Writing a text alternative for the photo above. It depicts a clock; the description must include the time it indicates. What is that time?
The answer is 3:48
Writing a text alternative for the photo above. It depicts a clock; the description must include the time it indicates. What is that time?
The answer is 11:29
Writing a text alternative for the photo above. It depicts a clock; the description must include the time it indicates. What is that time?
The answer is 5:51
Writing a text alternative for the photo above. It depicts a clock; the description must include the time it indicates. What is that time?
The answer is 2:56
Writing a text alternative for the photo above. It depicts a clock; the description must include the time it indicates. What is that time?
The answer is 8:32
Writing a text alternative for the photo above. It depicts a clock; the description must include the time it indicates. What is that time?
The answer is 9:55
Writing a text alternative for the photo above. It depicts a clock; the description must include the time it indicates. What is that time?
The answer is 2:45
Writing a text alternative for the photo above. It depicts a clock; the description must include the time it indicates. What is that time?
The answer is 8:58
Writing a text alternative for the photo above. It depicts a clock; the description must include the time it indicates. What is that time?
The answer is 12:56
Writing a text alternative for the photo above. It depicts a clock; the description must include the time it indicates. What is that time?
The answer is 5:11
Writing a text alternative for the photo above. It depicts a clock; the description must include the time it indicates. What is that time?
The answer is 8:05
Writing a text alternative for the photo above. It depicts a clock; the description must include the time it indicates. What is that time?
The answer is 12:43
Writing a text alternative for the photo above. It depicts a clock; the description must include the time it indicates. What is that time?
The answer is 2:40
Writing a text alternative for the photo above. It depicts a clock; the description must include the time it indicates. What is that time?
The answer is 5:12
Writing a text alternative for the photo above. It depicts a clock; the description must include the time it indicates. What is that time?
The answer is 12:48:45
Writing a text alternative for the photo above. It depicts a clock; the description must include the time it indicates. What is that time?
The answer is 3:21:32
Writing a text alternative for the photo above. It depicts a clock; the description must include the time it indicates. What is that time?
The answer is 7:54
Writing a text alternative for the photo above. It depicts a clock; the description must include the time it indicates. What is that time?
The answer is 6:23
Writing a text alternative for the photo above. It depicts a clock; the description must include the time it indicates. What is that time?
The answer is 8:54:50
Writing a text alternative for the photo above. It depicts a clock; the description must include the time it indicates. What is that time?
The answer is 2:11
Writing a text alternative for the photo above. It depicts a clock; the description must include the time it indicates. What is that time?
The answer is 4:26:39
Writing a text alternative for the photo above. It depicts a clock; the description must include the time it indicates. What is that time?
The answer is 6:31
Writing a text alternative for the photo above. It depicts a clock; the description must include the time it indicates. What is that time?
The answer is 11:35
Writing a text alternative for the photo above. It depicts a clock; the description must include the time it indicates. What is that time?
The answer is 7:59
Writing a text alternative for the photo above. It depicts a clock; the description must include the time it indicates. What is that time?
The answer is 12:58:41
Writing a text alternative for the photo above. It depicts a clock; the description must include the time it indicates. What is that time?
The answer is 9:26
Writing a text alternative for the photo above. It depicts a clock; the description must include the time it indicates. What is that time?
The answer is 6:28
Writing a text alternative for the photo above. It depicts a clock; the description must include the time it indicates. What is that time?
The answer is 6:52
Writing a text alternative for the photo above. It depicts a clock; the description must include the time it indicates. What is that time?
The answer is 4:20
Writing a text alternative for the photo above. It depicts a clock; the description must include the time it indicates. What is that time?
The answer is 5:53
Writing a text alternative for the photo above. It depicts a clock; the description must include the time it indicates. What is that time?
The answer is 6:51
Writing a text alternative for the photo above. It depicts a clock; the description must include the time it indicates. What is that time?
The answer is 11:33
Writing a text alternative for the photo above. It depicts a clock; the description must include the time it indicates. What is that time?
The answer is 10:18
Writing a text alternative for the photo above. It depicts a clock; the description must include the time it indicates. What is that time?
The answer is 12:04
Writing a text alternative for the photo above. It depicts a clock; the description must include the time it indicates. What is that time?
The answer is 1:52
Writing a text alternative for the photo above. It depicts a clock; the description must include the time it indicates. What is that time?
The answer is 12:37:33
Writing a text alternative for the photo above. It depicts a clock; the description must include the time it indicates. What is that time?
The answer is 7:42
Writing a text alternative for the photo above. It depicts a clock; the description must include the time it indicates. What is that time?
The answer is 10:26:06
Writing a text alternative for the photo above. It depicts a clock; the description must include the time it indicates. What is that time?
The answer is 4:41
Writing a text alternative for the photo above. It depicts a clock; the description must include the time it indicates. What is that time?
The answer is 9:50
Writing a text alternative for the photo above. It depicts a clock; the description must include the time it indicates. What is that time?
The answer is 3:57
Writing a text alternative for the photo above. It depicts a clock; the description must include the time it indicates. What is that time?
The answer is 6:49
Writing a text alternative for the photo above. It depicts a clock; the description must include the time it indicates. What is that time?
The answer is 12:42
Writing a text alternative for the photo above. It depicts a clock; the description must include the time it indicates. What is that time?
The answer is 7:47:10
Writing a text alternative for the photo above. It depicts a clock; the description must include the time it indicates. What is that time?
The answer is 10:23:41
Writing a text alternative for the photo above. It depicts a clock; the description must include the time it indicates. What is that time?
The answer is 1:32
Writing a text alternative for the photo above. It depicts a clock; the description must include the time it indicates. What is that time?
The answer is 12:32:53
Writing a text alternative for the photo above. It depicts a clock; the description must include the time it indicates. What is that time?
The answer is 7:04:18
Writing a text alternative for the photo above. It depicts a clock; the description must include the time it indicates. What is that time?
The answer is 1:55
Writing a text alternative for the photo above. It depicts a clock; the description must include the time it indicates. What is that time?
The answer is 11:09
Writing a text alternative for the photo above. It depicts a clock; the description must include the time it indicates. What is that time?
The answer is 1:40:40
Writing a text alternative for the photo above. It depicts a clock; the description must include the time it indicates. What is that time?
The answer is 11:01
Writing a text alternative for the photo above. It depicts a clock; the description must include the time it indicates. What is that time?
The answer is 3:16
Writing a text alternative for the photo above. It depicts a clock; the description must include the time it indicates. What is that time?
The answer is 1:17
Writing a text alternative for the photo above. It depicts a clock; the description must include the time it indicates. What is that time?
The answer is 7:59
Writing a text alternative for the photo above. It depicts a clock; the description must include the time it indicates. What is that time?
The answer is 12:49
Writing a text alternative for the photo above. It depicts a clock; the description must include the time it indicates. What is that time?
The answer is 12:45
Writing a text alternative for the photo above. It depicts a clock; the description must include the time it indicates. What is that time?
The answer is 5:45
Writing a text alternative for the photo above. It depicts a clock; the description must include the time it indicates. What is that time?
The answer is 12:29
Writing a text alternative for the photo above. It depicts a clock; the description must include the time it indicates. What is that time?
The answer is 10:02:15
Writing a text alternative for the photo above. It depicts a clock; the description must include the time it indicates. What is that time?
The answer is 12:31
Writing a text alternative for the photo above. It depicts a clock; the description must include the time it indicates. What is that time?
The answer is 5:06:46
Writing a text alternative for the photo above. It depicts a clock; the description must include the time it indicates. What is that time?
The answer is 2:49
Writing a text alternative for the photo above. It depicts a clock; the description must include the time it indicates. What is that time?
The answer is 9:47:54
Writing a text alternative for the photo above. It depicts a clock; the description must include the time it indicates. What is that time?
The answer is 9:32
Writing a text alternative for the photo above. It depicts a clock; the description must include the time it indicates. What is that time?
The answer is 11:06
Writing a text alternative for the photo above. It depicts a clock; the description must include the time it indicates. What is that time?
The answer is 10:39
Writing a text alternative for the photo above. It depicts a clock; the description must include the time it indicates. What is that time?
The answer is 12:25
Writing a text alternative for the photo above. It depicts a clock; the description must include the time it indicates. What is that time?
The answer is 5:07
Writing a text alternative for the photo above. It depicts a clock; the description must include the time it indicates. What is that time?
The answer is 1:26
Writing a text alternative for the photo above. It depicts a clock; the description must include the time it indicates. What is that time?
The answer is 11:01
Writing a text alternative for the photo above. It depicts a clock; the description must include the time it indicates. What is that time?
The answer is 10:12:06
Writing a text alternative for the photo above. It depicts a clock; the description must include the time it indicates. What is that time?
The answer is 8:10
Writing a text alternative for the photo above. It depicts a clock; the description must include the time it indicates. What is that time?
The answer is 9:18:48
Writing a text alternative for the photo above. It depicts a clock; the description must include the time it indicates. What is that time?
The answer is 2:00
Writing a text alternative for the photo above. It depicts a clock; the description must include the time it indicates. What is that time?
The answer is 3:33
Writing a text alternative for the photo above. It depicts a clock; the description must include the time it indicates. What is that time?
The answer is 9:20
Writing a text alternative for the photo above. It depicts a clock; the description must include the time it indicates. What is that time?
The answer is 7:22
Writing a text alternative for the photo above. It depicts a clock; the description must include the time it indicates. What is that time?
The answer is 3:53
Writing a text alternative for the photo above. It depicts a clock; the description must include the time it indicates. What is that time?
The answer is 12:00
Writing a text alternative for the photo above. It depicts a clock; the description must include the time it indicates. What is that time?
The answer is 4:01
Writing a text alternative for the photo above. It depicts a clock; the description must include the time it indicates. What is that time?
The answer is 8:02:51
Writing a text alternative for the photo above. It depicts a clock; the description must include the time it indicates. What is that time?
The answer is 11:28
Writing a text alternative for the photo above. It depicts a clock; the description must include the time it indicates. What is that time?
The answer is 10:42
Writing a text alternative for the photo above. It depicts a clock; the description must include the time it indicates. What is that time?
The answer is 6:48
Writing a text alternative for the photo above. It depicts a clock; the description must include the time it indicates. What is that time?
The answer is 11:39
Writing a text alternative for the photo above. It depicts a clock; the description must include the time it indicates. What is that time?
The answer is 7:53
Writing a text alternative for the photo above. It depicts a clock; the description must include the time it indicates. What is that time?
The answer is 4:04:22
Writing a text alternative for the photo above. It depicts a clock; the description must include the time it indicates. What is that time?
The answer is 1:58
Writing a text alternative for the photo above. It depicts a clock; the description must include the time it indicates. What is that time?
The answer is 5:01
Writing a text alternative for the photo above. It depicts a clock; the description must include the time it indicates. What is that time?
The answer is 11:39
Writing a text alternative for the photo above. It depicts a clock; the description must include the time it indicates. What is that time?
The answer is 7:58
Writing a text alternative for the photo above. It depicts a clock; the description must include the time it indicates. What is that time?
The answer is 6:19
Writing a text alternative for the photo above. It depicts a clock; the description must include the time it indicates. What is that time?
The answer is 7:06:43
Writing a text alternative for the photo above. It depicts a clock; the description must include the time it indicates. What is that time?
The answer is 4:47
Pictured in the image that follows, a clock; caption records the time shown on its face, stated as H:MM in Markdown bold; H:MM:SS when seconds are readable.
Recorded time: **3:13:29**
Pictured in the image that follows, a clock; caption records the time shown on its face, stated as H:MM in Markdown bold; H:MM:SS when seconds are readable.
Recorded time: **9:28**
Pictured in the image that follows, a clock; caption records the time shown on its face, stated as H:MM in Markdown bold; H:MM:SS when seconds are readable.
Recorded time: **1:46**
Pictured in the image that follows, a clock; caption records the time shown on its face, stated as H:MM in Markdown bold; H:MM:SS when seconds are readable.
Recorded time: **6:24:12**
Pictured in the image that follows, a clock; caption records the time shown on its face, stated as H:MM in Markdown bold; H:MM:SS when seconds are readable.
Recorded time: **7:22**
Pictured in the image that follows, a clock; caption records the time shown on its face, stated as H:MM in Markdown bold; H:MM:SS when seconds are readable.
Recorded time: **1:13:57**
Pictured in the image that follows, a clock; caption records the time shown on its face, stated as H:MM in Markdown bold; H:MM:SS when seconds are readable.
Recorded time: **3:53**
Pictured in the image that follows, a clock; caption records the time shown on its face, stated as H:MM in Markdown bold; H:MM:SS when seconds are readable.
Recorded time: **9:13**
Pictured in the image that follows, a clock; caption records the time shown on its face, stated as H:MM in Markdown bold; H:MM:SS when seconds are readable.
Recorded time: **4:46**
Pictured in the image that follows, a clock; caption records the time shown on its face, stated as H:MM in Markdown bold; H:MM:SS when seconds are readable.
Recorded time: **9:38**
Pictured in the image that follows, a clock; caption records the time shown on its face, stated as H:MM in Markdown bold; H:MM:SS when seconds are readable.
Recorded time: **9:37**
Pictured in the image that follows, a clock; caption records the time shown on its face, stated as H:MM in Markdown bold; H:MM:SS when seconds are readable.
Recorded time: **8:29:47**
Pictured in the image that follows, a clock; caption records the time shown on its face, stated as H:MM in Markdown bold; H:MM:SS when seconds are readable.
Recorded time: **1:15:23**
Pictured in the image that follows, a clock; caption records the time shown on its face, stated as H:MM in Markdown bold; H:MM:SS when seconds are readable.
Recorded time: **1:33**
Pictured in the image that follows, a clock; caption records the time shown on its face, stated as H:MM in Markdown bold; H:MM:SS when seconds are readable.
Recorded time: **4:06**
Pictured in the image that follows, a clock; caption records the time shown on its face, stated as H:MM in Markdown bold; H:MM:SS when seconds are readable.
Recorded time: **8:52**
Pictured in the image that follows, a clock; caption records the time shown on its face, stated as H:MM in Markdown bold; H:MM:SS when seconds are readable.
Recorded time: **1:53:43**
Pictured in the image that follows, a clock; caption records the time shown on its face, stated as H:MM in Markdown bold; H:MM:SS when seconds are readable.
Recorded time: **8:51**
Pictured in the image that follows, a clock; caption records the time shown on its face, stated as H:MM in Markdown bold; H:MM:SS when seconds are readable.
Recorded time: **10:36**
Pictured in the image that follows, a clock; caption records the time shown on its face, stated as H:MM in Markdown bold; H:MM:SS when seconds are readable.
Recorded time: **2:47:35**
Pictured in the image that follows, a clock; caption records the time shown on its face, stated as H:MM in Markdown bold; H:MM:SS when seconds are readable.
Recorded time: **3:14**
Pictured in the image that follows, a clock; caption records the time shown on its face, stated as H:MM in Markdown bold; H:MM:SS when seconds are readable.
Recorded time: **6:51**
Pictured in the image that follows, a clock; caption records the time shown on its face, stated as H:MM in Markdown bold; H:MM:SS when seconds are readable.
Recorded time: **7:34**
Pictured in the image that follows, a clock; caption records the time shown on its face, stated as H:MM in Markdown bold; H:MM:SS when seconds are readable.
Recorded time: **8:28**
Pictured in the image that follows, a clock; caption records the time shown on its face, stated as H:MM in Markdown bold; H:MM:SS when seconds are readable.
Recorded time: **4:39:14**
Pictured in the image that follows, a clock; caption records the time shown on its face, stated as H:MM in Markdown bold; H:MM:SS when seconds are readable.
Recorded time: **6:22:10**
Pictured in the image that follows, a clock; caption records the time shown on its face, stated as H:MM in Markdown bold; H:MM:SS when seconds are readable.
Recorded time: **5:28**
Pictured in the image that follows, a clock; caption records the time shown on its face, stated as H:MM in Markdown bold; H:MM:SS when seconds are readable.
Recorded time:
+++
§ INSTRUCTION:
Reproduce the items above word for word, from the first line through the line containing "The answer is 3:48", both ends included.

§ REPLY:
Writing a text alternative for the photo above. It depicts a clock; the description must include the time it indicates. What is that time?
The answer is 3:48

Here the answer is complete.